Monday, December 21, 2015
CVS
The Chester CVS is our go-to place for Rutter’s dark chocolate bars, batteries and peanut butter crackers. Tonight, Libby needs shampoo for her biweekly bathings. Usually I go in with her, our arms locked like good sissybelles, but tonight she goes alone. From the car, we watch her half trotting, half skipping to the automatic doors. As she draws closer, her strides get shorter and, in a less-than-graceful movement, she throws her body at the glass doors with a flying kick. They open. She repeats the attack on her way out, this time while greedily clutching at her new possessions.
Friday, December 18, 2015
L.L. Bean Classic
It’s a faded red sweater, with discreet white snowflakes. Not too showy, just subtly Christmassy. An L.L Bean classic. In essence, perfect for a middle-aged school-teaching woman. Yet something about it grates on most everyone. It’s not the person inside of it. It’s not the knowledge that it has mucked out one too many cow stalls. It’s not the quality, brand, or color. This sweater is offensive purely for its persistence; it’s worn beyond the Christmas season. Beyond winter and into spring. It’s tied around her waist as the early summer sun beats down. And no one knows why.

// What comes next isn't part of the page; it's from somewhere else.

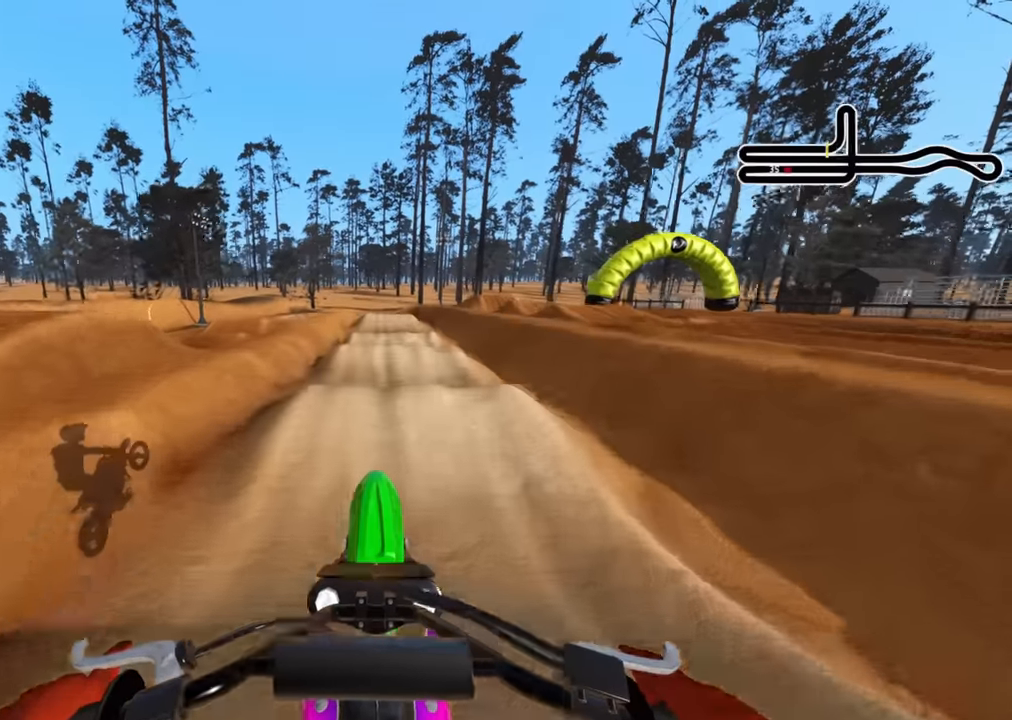
{"buttons": [], "left_stick": "center", "right_stick": "center", "events": [[383, "SQUARE", "down"], [500, "SQUARE", "up"]]}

Thursday, December 17, 2015
Albuquerque Turkey
Elementary school teachers don’t celebrate holidays right. At Thanksgiving, we sang Albuquerque Turkey, a song which told us a pet turkey was better than a dog. During that lyric, I’d close my mouth up tight. No one was about to convince me some turkey was better than my basset hound. Christmas was even worse. Mr. A dared to read The Night Before Christmas. Didn’t he understand that this story is only read on Christmas Eve? I closed my ears and pushed his words out of my brain - anything to stop the sound of Mr. A’s voice reading those sacred words.
Wednesday, December 16, 2015
Ruination
In the dark of night, a fat little groundhog emerges in the feed stall from his underground tunnels. Eyeing the wooden bins which contain an endless supply of sweet feed, he flips open the heavy lid, and, in an explicable feat of athleticism, climbs inside. Without any means of escape, he settles into the dark and gorges himself. In the morning, when unsuspecting little girls come to fetch their ponies’ feed, the fattened groundhog is discovered. But these unwanted rodent invasions ended as Roxy the Patterdale Terrier moved in and brought ruination to the groundhog population at the Essex stables.

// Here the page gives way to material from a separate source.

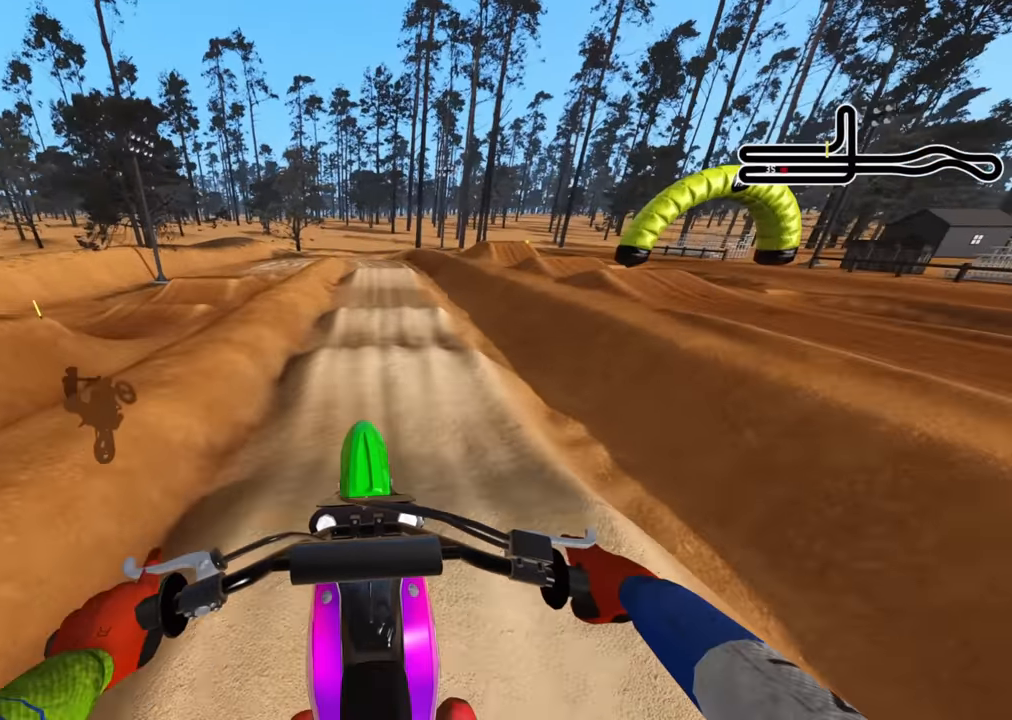
{"buttons": ["CIRCLE", "R2"], "left_stick": "center", "right_stick": "up", "events": [[117, "L2", "down"], [283, "L2", "up"], [317, "right_stick", "up"], [333, "R2", "down"], [400, "CIRCLE", "down"]]}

Saturday, December 12, 2015
Grilled Cheese
Pre-basseting lunch time menus often consisted of grilled cheese and Campbell’s tomato soup - Daddy’s favorite. He made it in bulk for all of us. In the frying pan, slices of cheese were laid against the edge of each sandwich’s long edge. We called them “wings,” and we wouldn’t eat grilled cheese without them. After everything became perfectly browned, Daddy stacked the sandwiches in a towering pile. I remember it being at least two feet tall. It likely wasn’t. Either way, we’d all gather around to watch the glorious moment when Daddy sliced the whole stack diagonally in one great chop.
Friday, December 11, 2015
Lunch Ladies
Elementary schoolers settle into the lunchroom at assigned tables. Above their chatter, lunch ladies rhythmically chant their spells “...eat your lunch before you eat you snack…” Mrs. Moose is the most popular of these mechanical chanters because she holds the power to core and slice assorted fruits. But when she isn’t wielding her apple-corer, she paces the tiled floors in her white moose-embroidered apron, reciting “...eat your lunch before you eat your snack…” At random moments, she and the others silence us by clapping two slows, then three fast claps. An announcement is made before the chatter and chanting resume.